• _DOCUMENT TEXT_:
== == ==

Speaker for the Dead wrote:
It takes a standard action to make an attack with a melee weapon yet you can make an AoO with it. If you threaten a square with your Pistol Whip you should be able to make an AoO in my opinion. The only question I have is due to the fact that you have to spend a Grit point to use Pistol Whip. Can you spend a Grit point as an Immediate action? Or is the Grit point spent as a result of the action?

Except that an Attack Action is a different, albeit poorly defined action from a Standard Action. You can Full Attack with a melee weapon. You can't with a Pistol Whip.


Fair enough.


Speaker for the Dead wrote:
It takes a standard action to make an attack with a melee weapon yet you can make an AoO with it. If you threaten a square with your Pistol Whip you should be able to make an AoO in my opinion. The only question I have is due to the fact that you have to spend a Grit point to use Pistol Whip. Can you spend a Grit point as an Immediate action? Or is the Grit point spent as a result of the action?

Activating a special ability called Pistol Whip is part of a standard action. It cannot be activated separately and always resolves as part of your standard action. So you would only threaten on your turn.

It's hard to determine based on how I'm reading the gunslinger class description, but I would say that spending grit is a free action, which must be done on your turn. Not an immediate action. In fact, the part of the description that says you can use an ability multiple times if you have sufficient grit seems to imply it is a free action and not an immediate. Remember that an immediate action actually uses up your swift action on your next turn and you can't use another immediate till after your next turn (IIRC).

Shadow Lodge

This isn't being explained very clearly.

Pistol Whip is a standard action.
Attacks of Opportunity are an attack action (not standard actions, ie. it's 1 attack)

So you can't use Pistol Whip (even when spending grit) on an AoO, because Pistol Whip isn't an attack action.

However, you can make an AoO with improvised weapons.

== == ==

• _PROVIDED MATERIAL_:

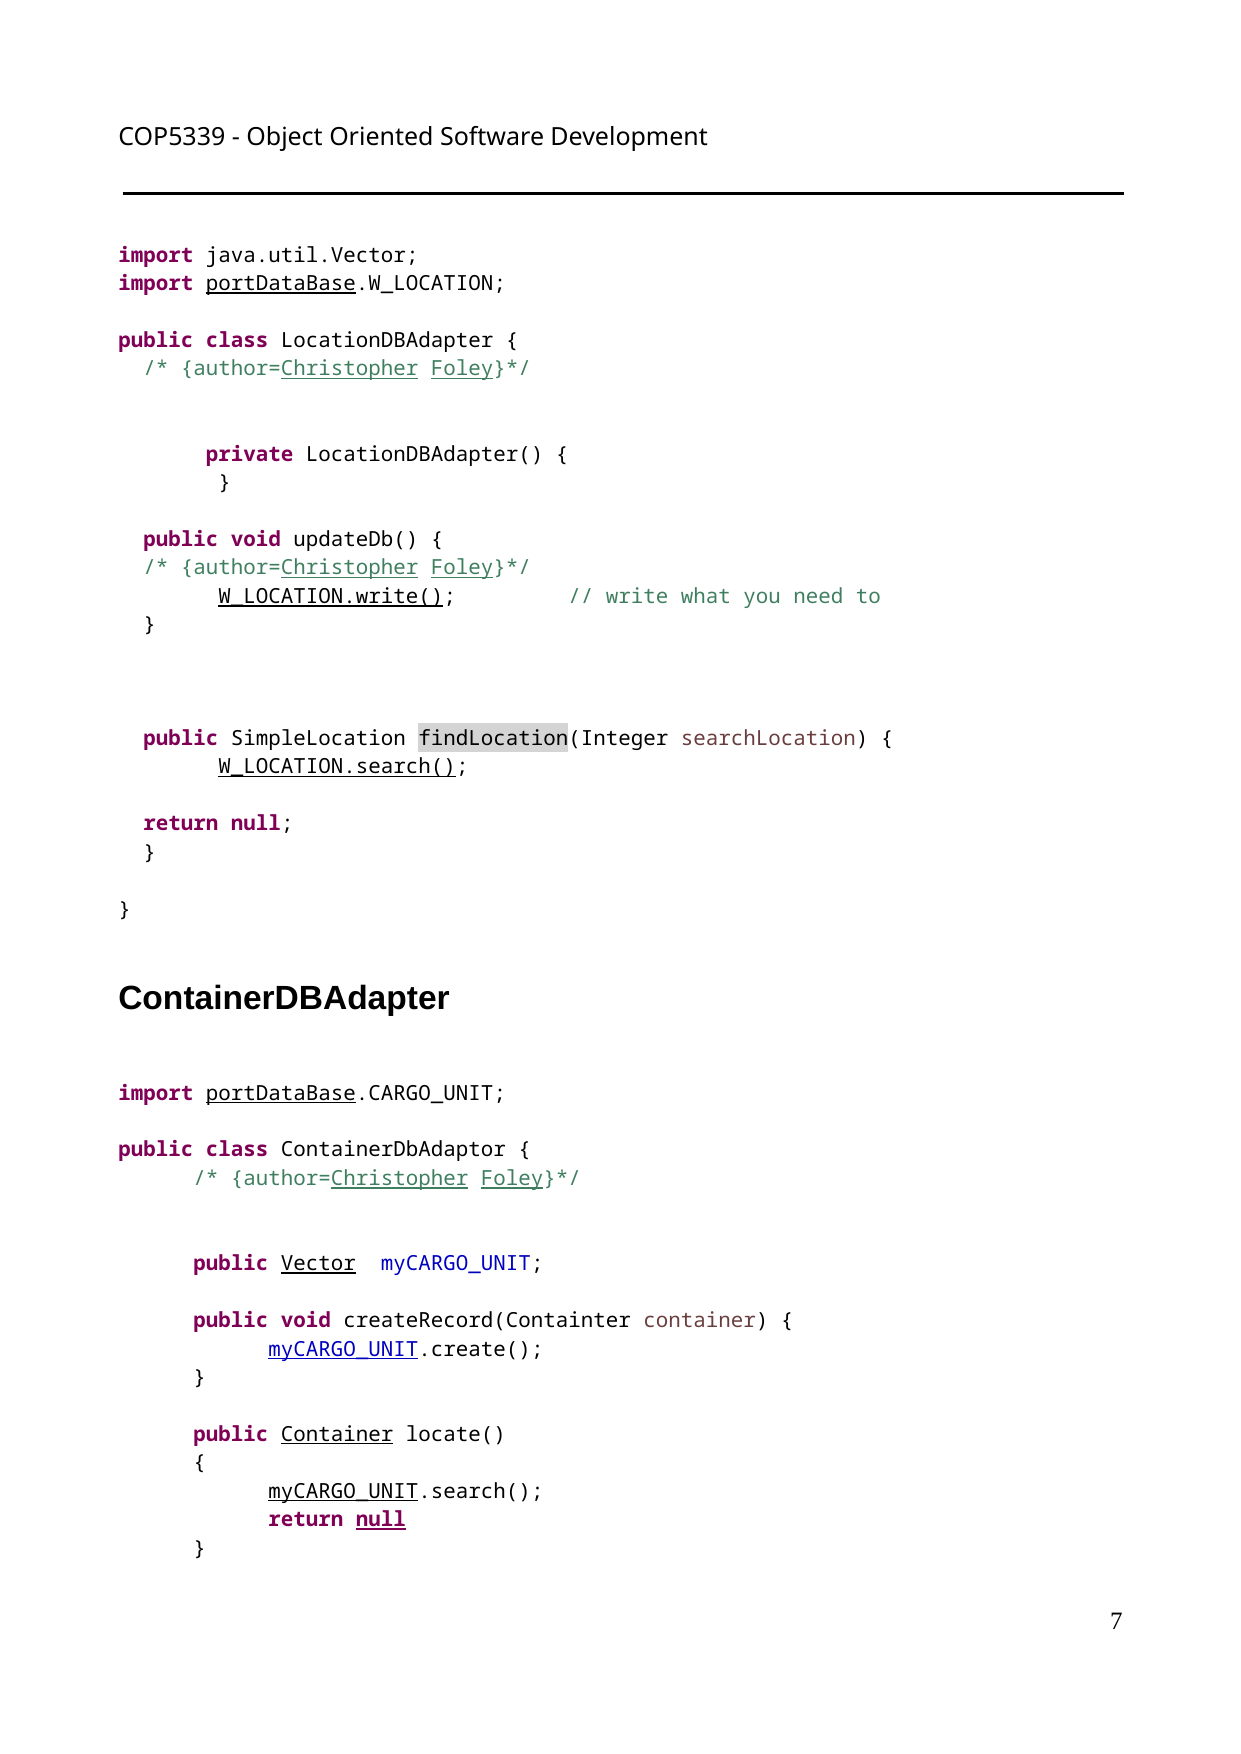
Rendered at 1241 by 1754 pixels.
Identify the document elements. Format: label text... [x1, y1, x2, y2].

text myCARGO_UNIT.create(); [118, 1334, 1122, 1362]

== == ==

List every distinct type of action that the forum discussion names with a two-word term ending in "action."

• _SOLVED PROBLEM_:
standard action, attack action, immediate action, free action, swift action